Otro pilar en la Medicina Primaria dijo es proveer programas educativos de calidad. “Tenemos que transformar la Medicina en un manejo de equipo, donde todos sean responsables y estén comprometidos con el paciente. Es evaluar al paciente, la familia y la comunidad como un todo”, reiteró.
También señaló la importancia de utilizar métodos avanzados de evaluación clínica. Entre estos, mencionó el televídeo, la teleconsulta, el seguimiento telefónico y el envío de material educativo adecuado por mensajes de texto y WhatsApp.
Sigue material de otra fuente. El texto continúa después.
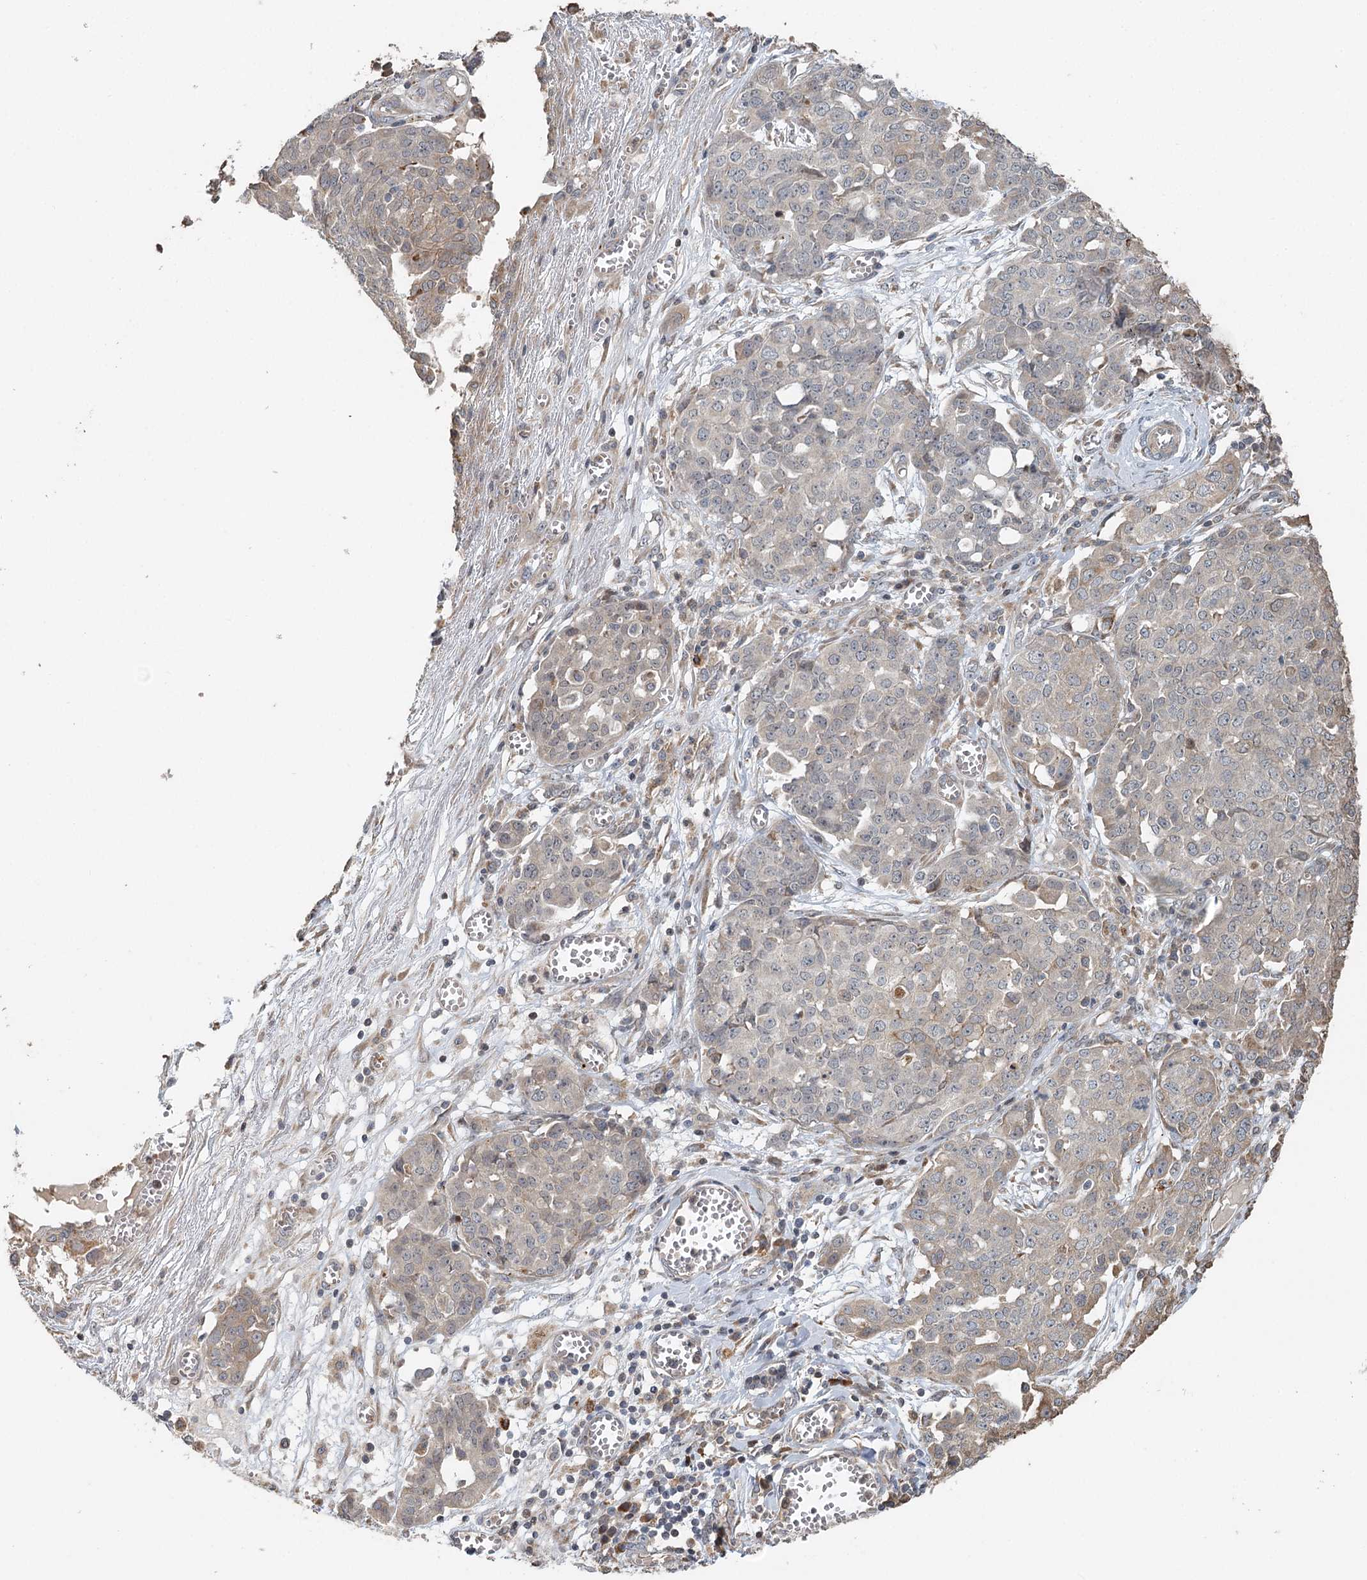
{"staining": {"intensity": "negative", "quantity": "none", "location": "none"}, "tissue": "ovarian cancer", "cell_type": "Tumor cells", "image_type": "cancer", "snomed": [{"axis": "morphology", "description": "Cystadenocarcinoma, serous, NOS"}, {"axis": "topography", "description": "Soft tissue"}, {"axis": "topography", "description": "Ovary"}], "caption": "An immunohistochemistry photomicrograph of ovarian serous cystadenocarcinoma is shown. There is no staining in tumor cells of ovarian serous cystadenocarcinoma. The staining was performed using DAB to visualize the protein expression in brown, while the nuclei were stained in blue with hematoxylin (Magnification: 20x).", "gene": "RNF111", "patient": {"sex": "female", "age": 57}}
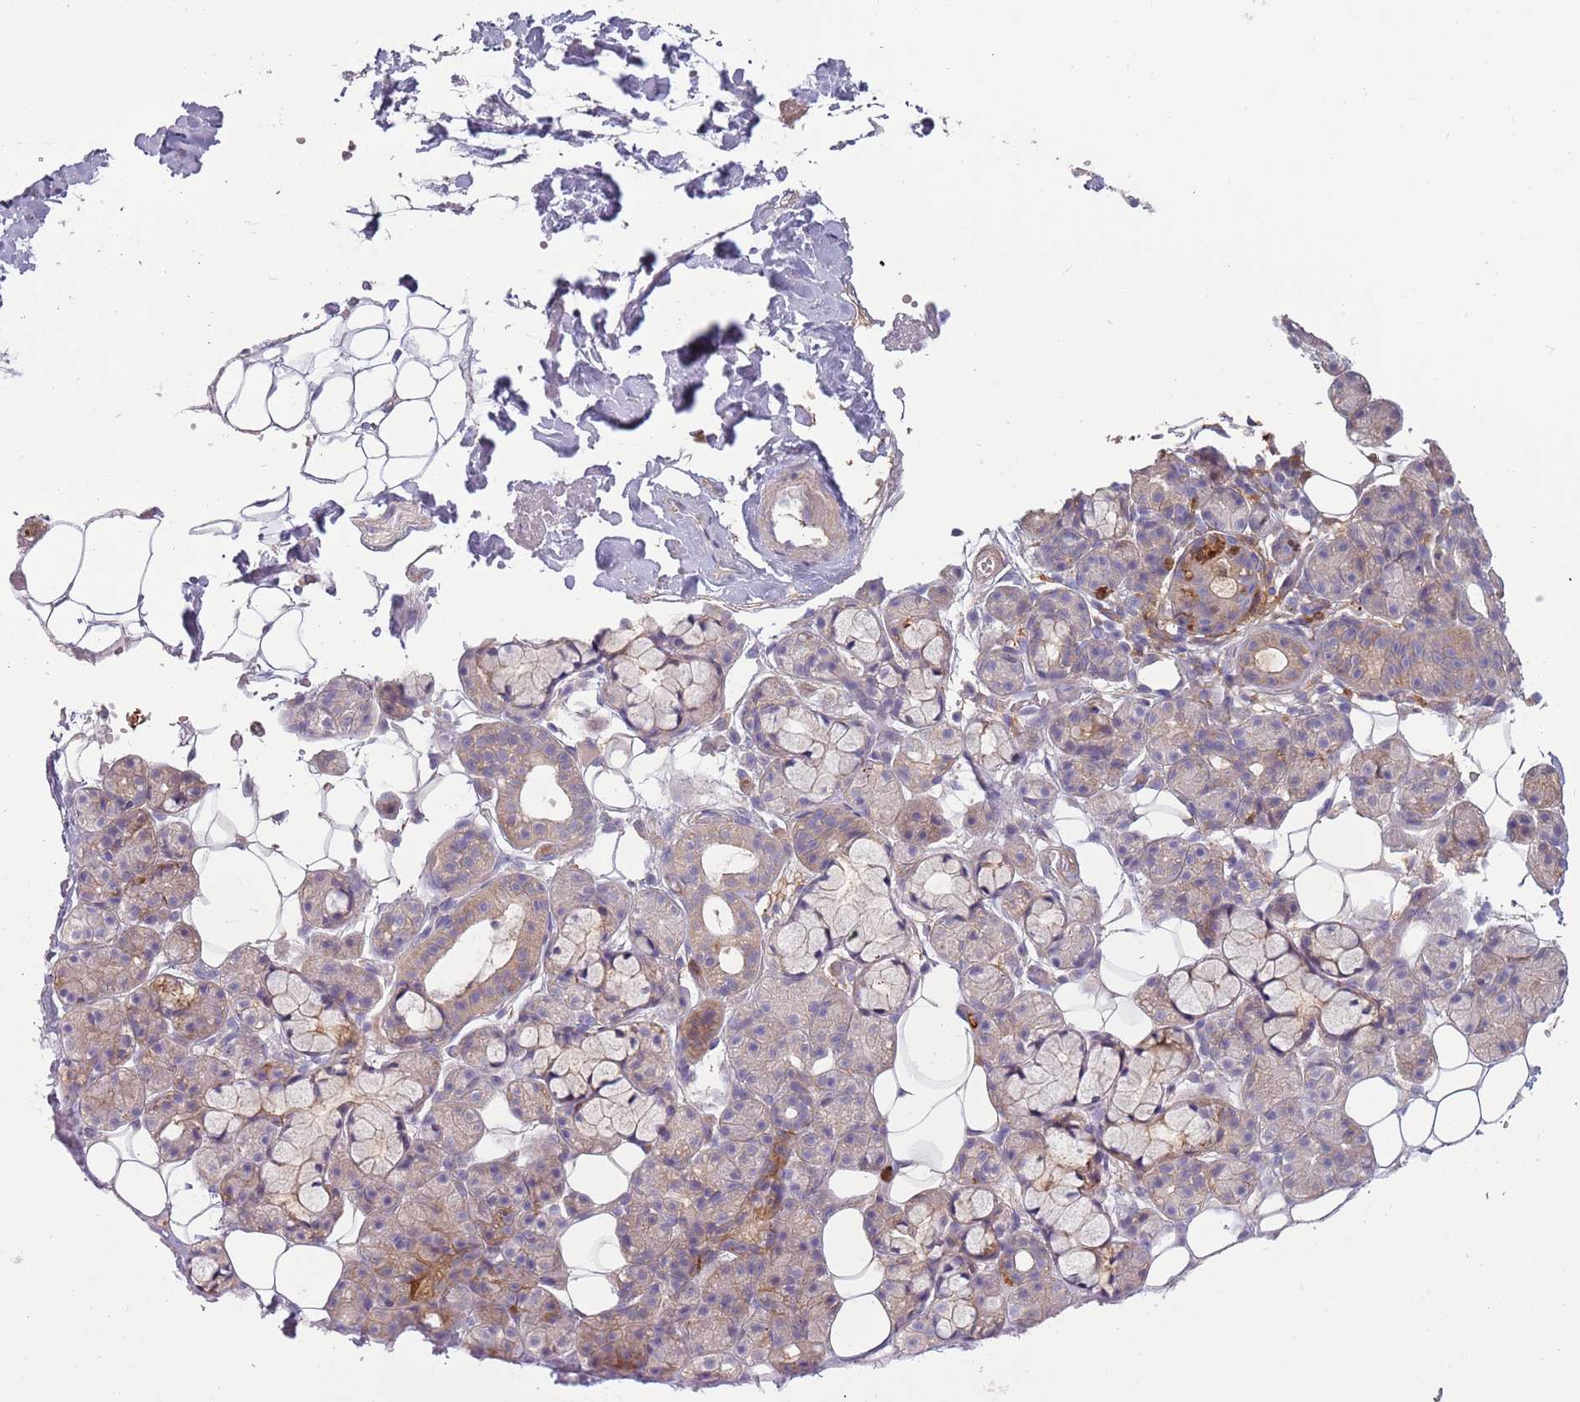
{"staining": {"intensity": "weak", "quantity": "<25%", "location": "cytoplasmic/membranous"}, "tissue": "salivary gland", "cell_type": "Glandular cells", "image_type": "normal", "snomed": [{"axis": "morphology", "description": "Normal tissue, NOS"}, {"axis": "topography", "description": "Salivary gland"}], "caption": "The histopathology image shows no staining of glandular cells in normal salivary gland. The staining is performed using DAB brown chromogen with nuclei counter-stained in using hematoxylin.", "gene": "NADK", "patient": {"sex": "male", "age": 63}}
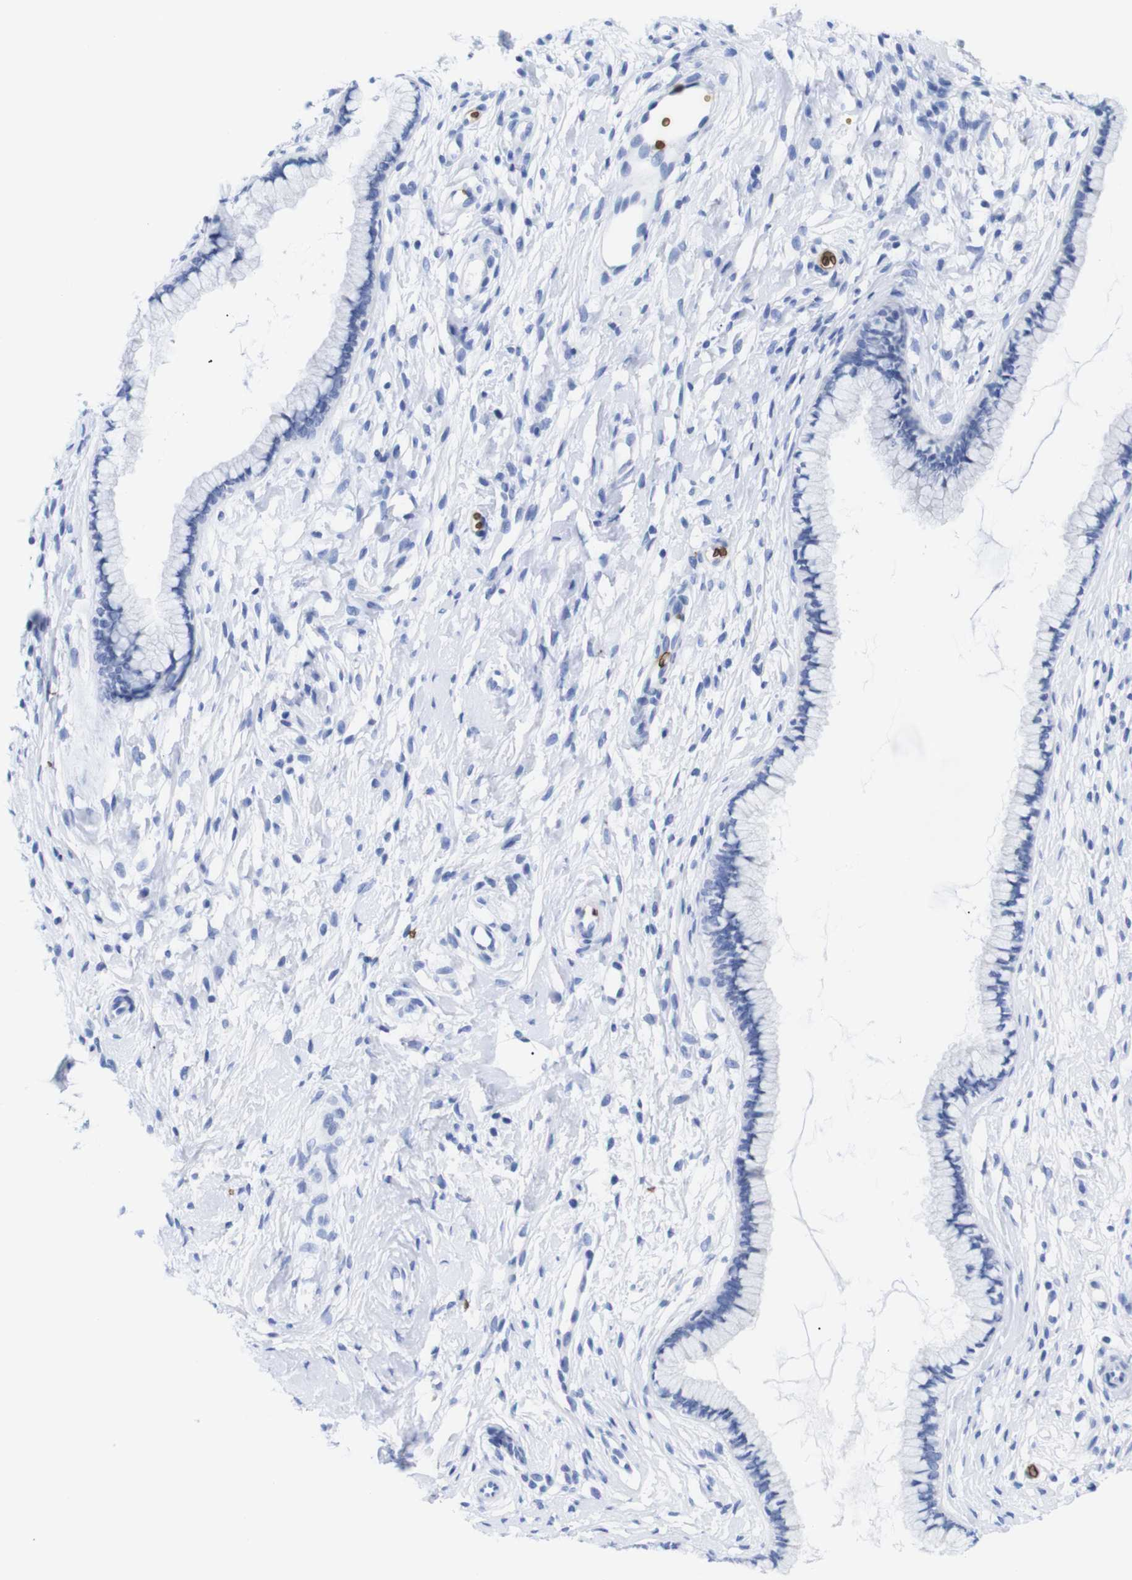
{"staining": {"intensity": "negative", "quantity": "none", "location": "none"}, "tissue": "cervix", "cell_type": "Glandular cells", "image_type": "normal", "snomed": [{"axis": "morphology", "description": "Normal tissue, NOS"}, {"axis": "topography", "description": "Cervix"}], "caption": "This is an immunohistochemistry (IHC) histopathology image of unremarkable human cervix. There is no positivity in glandular cells.", "gene": "S1PR2", "patient": {"sex": "female", "age": 65}}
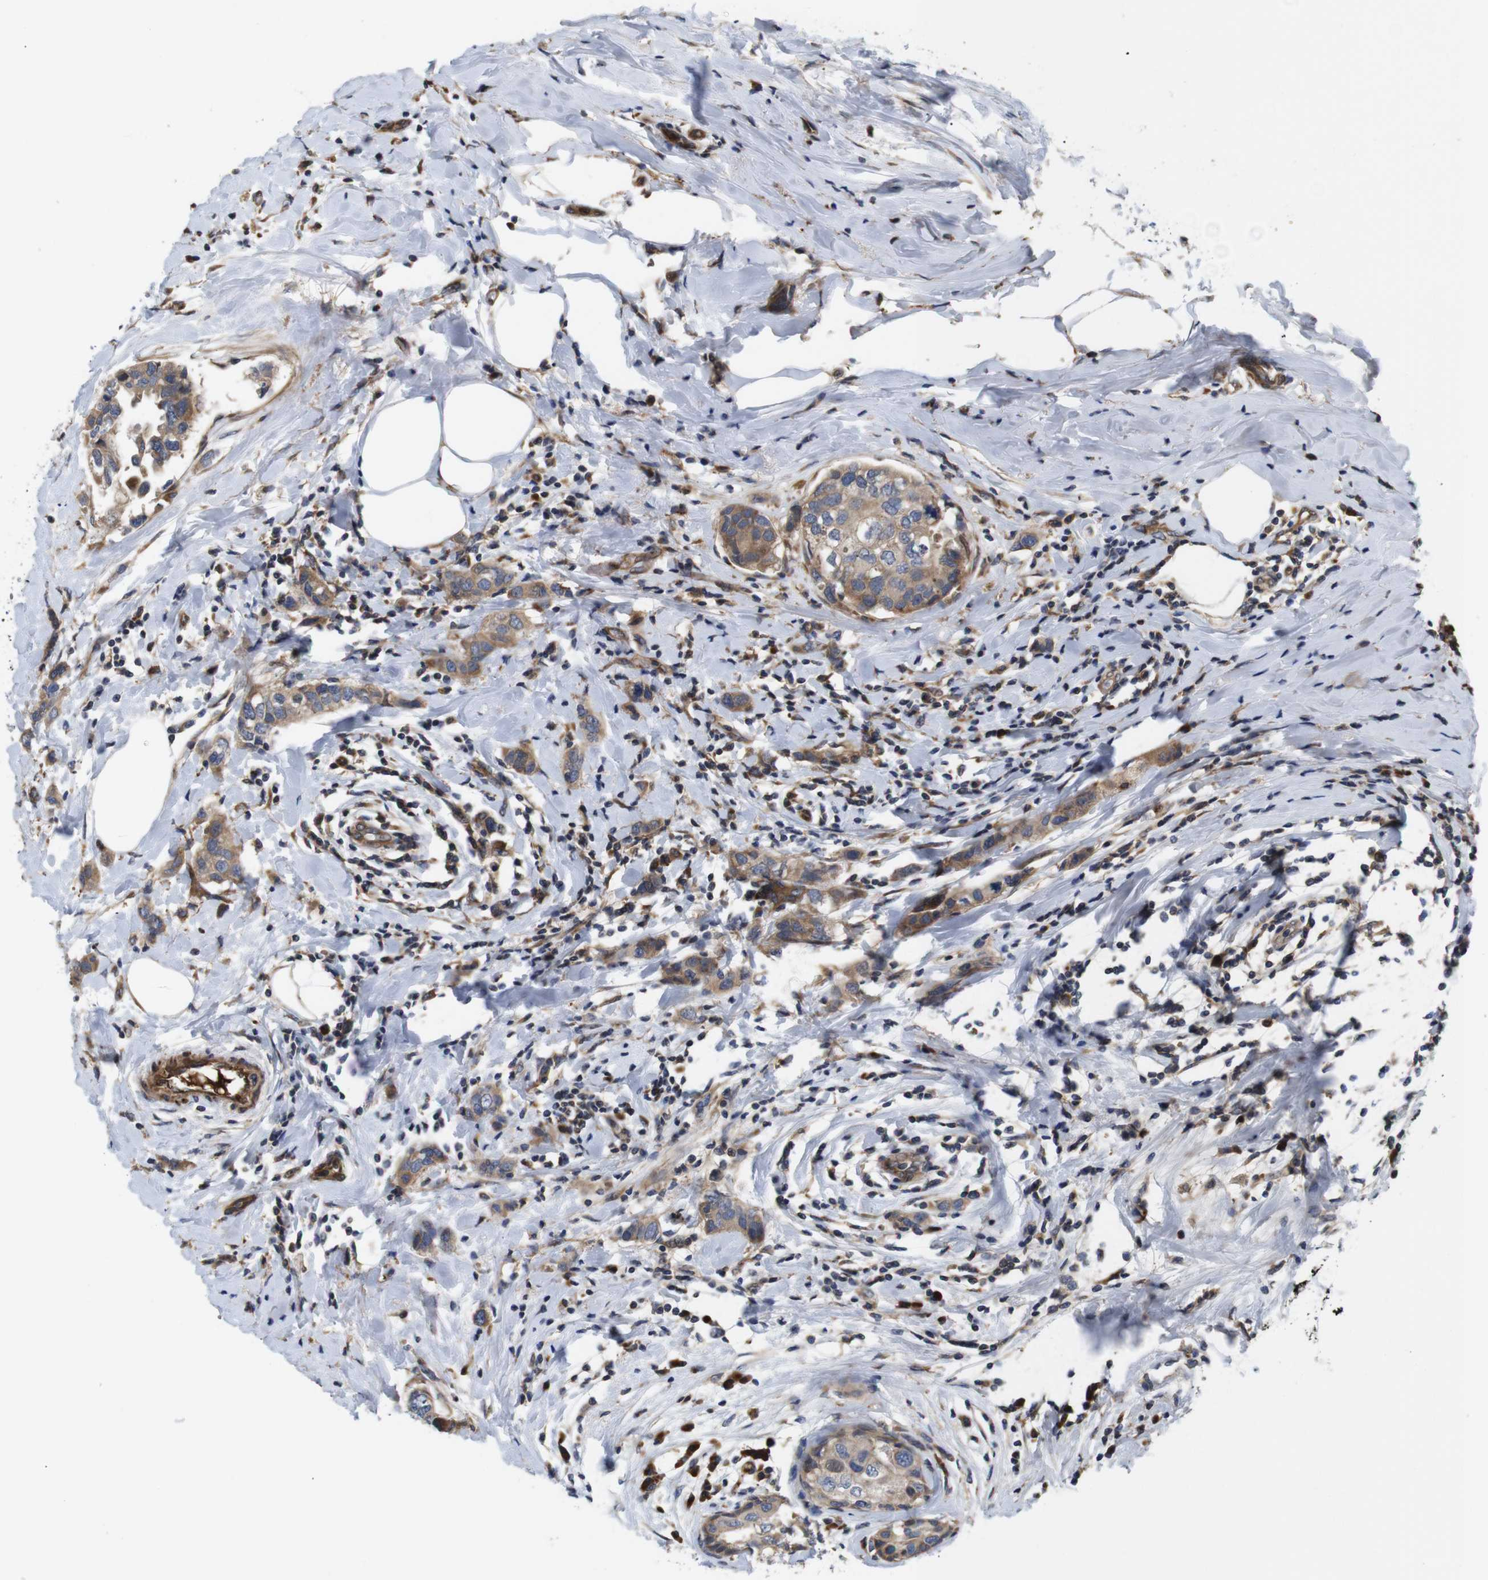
{"staining": {"intensity": "moderate", "quantity": ">75%", "location": "cytoplasmic/membranous"}, "tissue": "breast cancer", "cell_type": "Tumor cells", "image_type": "cancer", "snomed": [{"axis": "morphology", "description": "Duct carcinoma"}, {"axis": "topography", "description": "Breast"}], "caption": "Immunohistochemistry (IHC) histopathology image of breast cancer stained for a protein (brown), which shows medium levels of moderate cytoplasmic/membranous expression in approximately >75% of tumor cells.", "gene": "SPRY3", "patient": {"sex": "female", "age": 50}}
También, la evaluación a distancia, las visitas al hogar y transportación a pacientes.
Además, comentó que el personal de Farmacia puede ayudar con la adherencia a medicamentos y el personal de nutrición en la evaluación de dieta. Otra tecnología también importante en la evaluación de pacientes son los monitores digitales a distancia para tomar la presión, el peso y el nivel de azúcar de la persona. Además, subrayó lo importante que es el integrar la salud mental en la evaluación del paciente. “Hay que movernos de tratar la fiebre a la prevención”, concluyó.